Setting up an active-passive GitLab instance
2024-11-11 / modified at 2025-01-27 / 1.7k words / 10 mins

GitLab is an open-source DevOps platform in many companies. This instruction will set up a hot standby OSS GitLab in a self-hosted environment.

Takeaways

  • To maintain the segregation of duties and adhere to vendor neutral policy, we opt to use the only repository hosting feature in GitLab. We will disable unnecessary features such as CI/CD or package management.
  • We introduce a new active-passive deployment that does not require NFS.

GitLab is more than a repository hosting platform

GitLab Inc ($GTLB) is under pressure of income growth from stockholders, striving to become a platform company. They release new features every month, increasing the complexity of GitLab instances.

As a consequence, it is critical for platform engineers to manage the all-in-one platform, as they have to learn new components, disable vulnerable features, and maintain the high availability of GitLab instances. The guide will help engineers create hot standby Git hosting on top of GitLab OSS.

Which machine is best for GitLab self-hosting?
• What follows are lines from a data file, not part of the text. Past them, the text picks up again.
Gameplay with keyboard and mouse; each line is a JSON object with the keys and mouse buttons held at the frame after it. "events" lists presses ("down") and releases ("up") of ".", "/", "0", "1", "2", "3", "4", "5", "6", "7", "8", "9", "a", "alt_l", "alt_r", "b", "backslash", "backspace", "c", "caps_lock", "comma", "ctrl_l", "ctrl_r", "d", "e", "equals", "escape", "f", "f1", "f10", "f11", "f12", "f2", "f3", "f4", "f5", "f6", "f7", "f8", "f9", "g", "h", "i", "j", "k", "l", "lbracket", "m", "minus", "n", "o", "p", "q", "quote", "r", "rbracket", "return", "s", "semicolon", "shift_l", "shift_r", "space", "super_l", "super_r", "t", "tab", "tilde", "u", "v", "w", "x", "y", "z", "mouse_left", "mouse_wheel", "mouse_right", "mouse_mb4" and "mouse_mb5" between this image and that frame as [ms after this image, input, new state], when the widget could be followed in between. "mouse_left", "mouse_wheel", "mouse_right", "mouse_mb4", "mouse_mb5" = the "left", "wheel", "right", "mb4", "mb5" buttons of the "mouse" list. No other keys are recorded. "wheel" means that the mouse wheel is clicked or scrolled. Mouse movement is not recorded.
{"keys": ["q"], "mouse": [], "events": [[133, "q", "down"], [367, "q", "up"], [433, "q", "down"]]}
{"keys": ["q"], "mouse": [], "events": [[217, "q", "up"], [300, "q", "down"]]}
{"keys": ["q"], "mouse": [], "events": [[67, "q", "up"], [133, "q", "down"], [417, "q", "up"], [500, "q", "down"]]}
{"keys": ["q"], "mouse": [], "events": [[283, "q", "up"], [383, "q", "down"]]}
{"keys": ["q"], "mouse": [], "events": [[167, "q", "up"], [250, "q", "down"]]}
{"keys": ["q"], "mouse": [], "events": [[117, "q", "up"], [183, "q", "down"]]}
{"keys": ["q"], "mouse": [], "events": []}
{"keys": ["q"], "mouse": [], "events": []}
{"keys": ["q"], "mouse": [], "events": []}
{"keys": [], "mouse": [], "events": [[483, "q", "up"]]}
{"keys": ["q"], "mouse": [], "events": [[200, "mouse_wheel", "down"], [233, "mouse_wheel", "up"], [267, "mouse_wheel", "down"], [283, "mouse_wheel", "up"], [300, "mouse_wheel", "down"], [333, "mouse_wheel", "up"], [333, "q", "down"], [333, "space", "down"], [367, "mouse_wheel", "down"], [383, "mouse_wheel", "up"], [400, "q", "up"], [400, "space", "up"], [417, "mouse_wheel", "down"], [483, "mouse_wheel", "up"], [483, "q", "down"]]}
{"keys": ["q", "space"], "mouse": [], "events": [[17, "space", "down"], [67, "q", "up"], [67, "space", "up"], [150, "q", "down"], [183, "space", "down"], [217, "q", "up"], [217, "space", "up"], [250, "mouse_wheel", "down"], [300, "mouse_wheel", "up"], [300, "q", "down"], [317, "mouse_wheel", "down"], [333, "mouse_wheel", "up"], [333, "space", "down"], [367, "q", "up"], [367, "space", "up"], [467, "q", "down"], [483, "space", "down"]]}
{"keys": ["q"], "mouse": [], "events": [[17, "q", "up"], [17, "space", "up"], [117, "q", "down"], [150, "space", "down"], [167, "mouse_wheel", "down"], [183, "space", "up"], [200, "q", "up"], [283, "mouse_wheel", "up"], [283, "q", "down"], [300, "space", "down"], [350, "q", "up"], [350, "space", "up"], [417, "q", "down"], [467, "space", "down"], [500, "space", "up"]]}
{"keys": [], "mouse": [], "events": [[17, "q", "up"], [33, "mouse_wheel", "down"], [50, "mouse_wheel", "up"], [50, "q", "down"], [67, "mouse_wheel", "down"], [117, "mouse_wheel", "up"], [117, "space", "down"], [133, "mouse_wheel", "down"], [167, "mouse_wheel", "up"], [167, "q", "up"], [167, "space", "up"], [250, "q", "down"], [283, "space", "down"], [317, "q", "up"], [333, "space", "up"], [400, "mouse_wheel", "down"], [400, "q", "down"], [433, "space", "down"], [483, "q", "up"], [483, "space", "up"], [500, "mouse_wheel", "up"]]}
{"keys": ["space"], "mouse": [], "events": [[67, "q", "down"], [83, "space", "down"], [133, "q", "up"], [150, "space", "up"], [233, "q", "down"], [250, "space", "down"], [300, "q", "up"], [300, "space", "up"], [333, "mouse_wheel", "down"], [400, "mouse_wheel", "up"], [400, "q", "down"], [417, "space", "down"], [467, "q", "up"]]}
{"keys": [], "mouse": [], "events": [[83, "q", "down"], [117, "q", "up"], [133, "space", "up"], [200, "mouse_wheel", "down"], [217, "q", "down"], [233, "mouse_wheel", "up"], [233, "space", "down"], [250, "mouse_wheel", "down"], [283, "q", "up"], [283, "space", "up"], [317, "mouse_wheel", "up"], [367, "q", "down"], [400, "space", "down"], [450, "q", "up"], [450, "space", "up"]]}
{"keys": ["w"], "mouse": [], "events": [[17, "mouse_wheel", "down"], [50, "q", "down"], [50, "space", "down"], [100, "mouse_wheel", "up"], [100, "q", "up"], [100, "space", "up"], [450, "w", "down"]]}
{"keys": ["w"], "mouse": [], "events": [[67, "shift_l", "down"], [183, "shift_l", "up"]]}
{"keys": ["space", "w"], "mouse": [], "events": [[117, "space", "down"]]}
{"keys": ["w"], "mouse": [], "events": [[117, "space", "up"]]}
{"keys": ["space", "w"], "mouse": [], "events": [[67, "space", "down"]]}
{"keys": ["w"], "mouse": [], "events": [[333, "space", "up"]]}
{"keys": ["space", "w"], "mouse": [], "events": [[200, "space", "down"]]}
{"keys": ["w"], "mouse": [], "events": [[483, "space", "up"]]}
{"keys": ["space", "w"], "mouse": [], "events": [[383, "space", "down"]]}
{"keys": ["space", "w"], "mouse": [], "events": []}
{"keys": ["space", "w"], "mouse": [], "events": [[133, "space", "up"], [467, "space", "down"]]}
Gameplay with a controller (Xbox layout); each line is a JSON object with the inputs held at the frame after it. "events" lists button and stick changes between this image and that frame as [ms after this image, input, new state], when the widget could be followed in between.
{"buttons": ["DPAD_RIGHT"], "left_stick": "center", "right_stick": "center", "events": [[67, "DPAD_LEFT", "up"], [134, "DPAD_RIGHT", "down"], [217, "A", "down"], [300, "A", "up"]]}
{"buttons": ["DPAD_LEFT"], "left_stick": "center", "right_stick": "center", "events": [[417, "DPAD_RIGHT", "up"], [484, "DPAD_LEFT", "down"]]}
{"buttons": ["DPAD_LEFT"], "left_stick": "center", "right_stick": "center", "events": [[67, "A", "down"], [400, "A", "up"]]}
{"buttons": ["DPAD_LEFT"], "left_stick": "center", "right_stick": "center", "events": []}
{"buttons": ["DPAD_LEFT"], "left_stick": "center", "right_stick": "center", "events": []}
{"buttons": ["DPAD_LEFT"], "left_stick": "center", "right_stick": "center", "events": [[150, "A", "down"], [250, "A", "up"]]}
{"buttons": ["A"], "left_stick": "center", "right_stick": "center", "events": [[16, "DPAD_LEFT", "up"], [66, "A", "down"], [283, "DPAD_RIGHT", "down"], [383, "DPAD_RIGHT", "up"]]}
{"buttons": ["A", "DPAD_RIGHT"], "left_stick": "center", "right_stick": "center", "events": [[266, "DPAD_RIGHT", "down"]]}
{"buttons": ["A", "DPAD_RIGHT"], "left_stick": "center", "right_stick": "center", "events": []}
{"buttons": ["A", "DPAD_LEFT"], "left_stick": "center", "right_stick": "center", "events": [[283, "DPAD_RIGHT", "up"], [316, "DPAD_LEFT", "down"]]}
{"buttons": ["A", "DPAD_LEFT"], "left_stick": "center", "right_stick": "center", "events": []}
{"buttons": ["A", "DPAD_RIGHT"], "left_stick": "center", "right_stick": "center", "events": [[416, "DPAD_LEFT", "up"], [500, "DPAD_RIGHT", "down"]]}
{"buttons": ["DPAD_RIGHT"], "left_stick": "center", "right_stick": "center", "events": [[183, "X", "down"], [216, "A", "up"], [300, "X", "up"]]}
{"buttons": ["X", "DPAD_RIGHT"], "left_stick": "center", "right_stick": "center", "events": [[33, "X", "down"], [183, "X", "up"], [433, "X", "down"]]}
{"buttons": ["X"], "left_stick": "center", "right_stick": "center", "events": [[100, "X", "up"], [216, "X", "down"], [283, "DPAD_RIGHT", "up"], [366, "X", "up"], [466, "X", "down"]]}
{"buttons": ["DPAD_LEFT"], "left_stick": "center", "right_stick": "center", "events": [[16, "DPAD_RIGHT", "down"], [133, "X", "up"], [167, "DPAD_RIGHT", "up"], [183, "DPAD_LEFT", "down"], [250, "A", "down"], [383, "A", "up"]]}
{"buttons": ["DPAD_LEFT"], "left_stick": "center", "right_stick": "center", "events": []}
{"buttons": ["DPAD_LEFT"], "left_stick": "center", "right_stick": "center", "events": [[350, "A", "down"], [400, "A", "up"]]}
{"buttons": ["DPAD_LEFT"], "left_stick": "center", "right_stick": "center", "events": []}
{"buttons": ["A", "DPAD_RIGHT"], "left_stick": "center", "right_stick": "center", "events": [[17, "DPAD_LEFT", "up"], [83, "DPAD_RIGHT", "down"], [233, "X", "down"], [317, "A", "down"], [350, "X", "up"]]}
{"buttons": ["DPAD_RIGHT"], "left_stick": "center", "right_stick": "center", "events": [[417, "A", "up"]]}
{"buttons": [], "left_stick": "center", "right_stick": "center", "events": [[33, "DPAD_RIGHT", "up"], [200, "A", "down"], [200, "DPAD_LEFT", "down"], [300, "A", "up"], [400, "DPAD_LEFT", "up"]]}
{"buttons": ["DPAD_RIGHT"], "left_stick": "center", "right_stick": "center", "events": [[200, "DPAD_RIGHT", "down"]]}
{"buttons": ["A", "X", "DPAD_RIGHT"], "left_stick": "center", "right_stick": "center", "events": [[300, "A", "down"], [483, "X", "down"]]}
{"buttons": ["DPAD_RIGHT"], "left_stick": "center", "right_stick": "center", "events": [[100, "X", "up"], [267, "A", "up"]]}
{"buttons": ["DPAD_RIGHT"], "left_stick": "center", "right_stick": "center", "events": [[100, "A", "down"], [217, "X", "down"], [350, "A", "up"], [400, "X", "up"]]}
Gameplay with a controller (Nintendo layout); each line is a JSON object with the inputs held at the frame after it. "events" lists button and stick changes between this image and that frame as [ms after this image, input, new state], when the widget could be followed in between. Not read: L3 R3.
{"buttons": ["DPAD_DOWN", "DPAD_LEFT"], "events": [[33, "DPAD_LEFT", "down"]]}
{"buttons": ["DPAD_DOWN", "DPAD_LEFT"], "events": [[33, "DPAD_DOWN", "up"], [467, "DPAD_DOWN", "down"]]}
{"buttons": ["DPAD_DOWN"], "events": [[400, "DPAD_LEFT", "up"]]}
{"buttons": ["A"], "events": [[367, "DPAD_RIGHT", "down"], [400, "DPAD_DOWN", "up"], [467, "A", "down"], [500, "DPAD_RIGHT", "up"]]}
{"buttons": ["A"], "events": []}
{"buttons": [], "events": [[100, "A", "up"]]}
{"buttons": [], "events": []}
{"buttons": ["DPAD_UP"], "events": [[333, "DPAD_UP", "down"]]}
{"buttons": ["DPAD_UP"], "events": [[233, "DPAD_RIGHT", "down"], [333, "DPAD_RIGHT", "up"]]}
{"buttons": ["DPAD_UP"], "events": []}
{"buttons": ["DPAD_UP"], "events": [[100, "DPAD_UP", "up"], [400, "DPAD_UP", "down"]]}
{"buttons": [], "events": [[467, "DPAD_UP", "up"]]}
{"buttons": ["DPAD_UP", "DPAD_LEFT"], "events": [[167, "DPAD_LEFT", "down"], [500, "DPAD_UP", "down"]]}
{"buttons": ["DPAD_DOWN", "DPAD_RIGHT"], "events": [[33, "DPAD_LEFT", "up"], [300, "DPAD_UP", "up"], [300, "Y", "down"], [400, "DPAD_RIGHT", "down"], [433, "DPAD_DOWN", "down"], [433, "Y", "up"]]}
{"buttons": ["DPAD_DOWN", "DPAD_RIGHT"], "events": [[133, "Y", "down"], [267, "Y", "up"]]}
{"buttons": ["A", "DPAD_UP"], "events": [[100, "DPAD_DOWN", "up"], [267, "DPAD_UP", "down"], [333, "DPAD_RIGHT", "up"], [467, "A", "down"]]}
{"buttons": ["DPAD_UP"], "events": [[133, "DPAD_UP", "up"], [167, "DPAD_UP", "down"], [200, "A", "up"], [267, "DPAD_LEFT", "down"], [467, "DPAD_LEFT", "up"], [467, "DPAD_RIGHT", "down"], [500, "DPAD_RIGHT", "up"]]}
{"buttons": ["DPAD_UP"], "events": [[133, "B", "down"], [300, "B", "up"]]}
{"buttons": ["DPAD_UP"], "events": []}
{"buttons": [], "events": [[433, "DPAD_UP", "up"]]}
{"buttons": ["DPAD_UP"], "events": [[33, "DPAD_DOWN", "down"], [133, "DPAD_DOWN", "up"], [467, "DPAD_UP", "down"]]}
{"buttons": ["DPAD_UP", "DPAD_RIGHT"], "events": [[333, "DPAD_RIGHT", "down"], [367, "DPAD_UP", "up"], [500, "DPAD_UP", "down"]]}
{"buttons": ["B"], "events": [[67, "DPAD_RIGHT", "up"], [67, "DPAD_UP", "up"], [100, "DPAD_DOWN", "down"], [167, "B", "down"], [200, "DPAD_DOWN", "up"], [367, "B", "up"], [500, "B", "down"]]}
We have 3K active users per month on self-hosting GitLab instances, which undertake CI/CD builds (by Jenkins) and source code management. We consistently monitor GitLab instances in clouds and bare metals to find performance differences.

Cloud VM Specs

According to our statistics, there are some requirements for GitLab-hosting.

  • CPU: GitLab is not a CPU-intensive application, as the peak computation is only during the merge request. However, avoid oversold CPU, as high speed I/O network adapter requires better CPU specs.

  • Memory: GitLab requires memory between 8 GB and 128 GB. In addition to the application memory, the operating system may cache the Git repository files into memory pages.

  • Networking: GitLab requires high speed I/O during the code pull and push

    • Without LFS: When the Git LFS was not enabled or the traffic was redirected to third-party S3 storage, we observed 5 Gb/s peak traffic during the pipeline builds.
    • With LFS: If the LFS storage is proxied or hosted by a GitLab instance, a 10 Gb/s card is required.
  • Local storage: GitLab requires high-performance storage(database) during the merge request, the cloud SSD disk is recommended.

Bare Metal Specs

Besides the virtual machine, we also tested deploying instances on bare metal, we found that running on bare metal was not as efficient as we thought, as all resources were not utilized effectively.

Local storage inefficiency and Low-density
  • We must operate and manage RAID5 disks at a fundamental level.
  • There are only 8 disk slots in existing computing nodes, which is not designed for storage expansion, furthermore, we have already bought dedicated enterprise storage.
Memory inefficiency

Only 100 GB of RAM (including the OS pages) were used, but 1TB/512GB RAM were installed on the machine.

Network inefficiency

The 25 Gb/s fiber network adapter was wasted, as we only have 5 Gb/s peak traffic.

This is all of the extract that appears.